ENHANCEMENT OF THE MIXED LYMPHOCYTE-REACTION BY INVIVO TREATMENT OF STIMULATOR SPLEEN-CELLS WITH ANTI-IGD ANTIBODY

Abstract

The injection of anti-IgD antibody into mice increases the expression of Ia antigens on splenic B cells. These antigens are the most potent lymphocyte-activating determinants (LAD) that trigger proliferation in an H-2-defined mixed lymphocyte reaction (MLR) and may play a role in the recognition of minor lymphocyte-stimulating (Mls) determinants. A study was made to investigate a possible correlation between apparent quantitative alterations in B cell Ia expression after anti-IgD activation with changes in the functional capacity to present allogeneic major histocompatibility complex (MHC) and Mls antigens to responsive T cells. The capacity of splenocytes removed 24 h after the in vivo injection of anti-IgD to stimulate T cell proliferation across an H-2 barrier was most frequently enhanced 2- to 4-fold when a suboptimal concentration of stimulator cells was used or an early time point in the MLR was examined. The capacity of splenocytes to stimulate across an Mlsa,d difference after exposure to heterologous or hybridoma anti-IgD antibody often was increased 10-fold or more. Optimal MLR stimulatory capacity was induced by injection of 100-200 .mu.g of heterologous anti-IgD. Augmented Mls stimulatory capacity of spleen cells peaked 24 h after such treatment and continued to decline from this value at day 3 and at day 7 after injection. The H-2 stimulatory capacity increased 1 day after injection of anti-IgD and remained at that elevated level 3 and 7 days after injection.
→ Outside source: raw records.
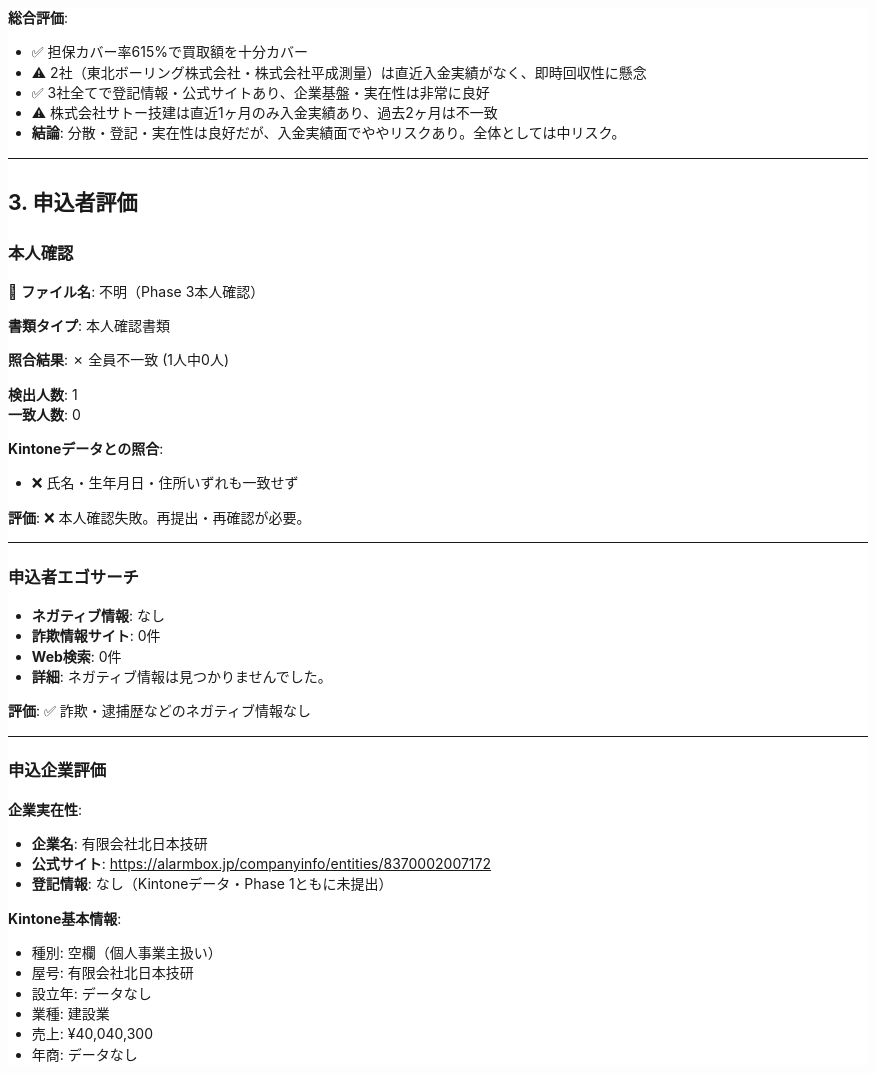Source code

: **総合評価**:
- ✅ 担保カバー率615%で買取額を十分カバー
- ⚠️ 2社（東北ボーリング株式会社・株式会社平成測量）は直近入金実績がなく、即時回収性に懸念
- ✅ 3社全てで登記情報・公式サイトあり、企業基盤・実在性は非常に良好
- ⚠️ 株式会社サトー技建は直近1ヶ月のみ入金実績あり、過去2ヶ月は不一致
- **結論**: 分散・登記・実在性は良好だが、入金実績面でややリスクあり。全体としては中リスク。

---

## 3. 申込者評価

### 本人確認

📄 **ファイル名**: 不明（Phase 3本人確認）

**書類タイプ**: 本人確認書類

**照合結果**: ✗ 全員不一致 (1人中0人)

**検出人数**: 1  
**一致人数**: 0

**Kintoneデータとの照合**:
- ❌ 氏名・生年月日・住所いずれも一致せず

**評価**: ❌ 本人確認失敗。再提出・再確認が必要。

---

### 申込者エゴサーチ

- **ネガティブ情報**: なし
- **詐欺情報サイト**: 0件
- **Web検索**: 0件
- **詳細**: ネガティブ情報は見つかりませんでした。

**評価**: ✅ 詐欺・逮捕歴などのネガティブ情報なし

---

### 申込企業評価

**企業実在性**:
- **企業名**: 有限会社北日本技研
- **公式サイト**: https://alarmbox.jp/companyinfo/entities/8370002007172
- **登記情報**: なし（Kintoneデータ・Phase 1ともに未提出）

**Kintone基本情報**:
- 種別: 空欄（個人事業主扱い）
- 屋号: 有限会社北日本技研
- 設立年: データなし
- 業種: 建設業
- 売上: ¥40,040,300
- 年商: データなし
The spleen cells from B cell-defective (CBA/N .times. DBA/2)F1 male mice were unaffected in their capacity to stimulate across an Mls1 barrier after in vivo anti-IgD treatment. Spleen cells from phenotypically normal (DBA/2 .times. CBA/N)F1 male mice after exposure to anti-IgD did evidence a considerably enhanced ability to stimulate in an Mlsa-defined MLR. Because anti-IgD antibodies presumably have their major initial effect on surface IgD-bearing cells, these studies suggest that anti-Ig-activated B cells may have a role (direct or indirect via interaction with accessory cells) in the presentation of allogeneic MHC and Mls antigens to responsive T cells.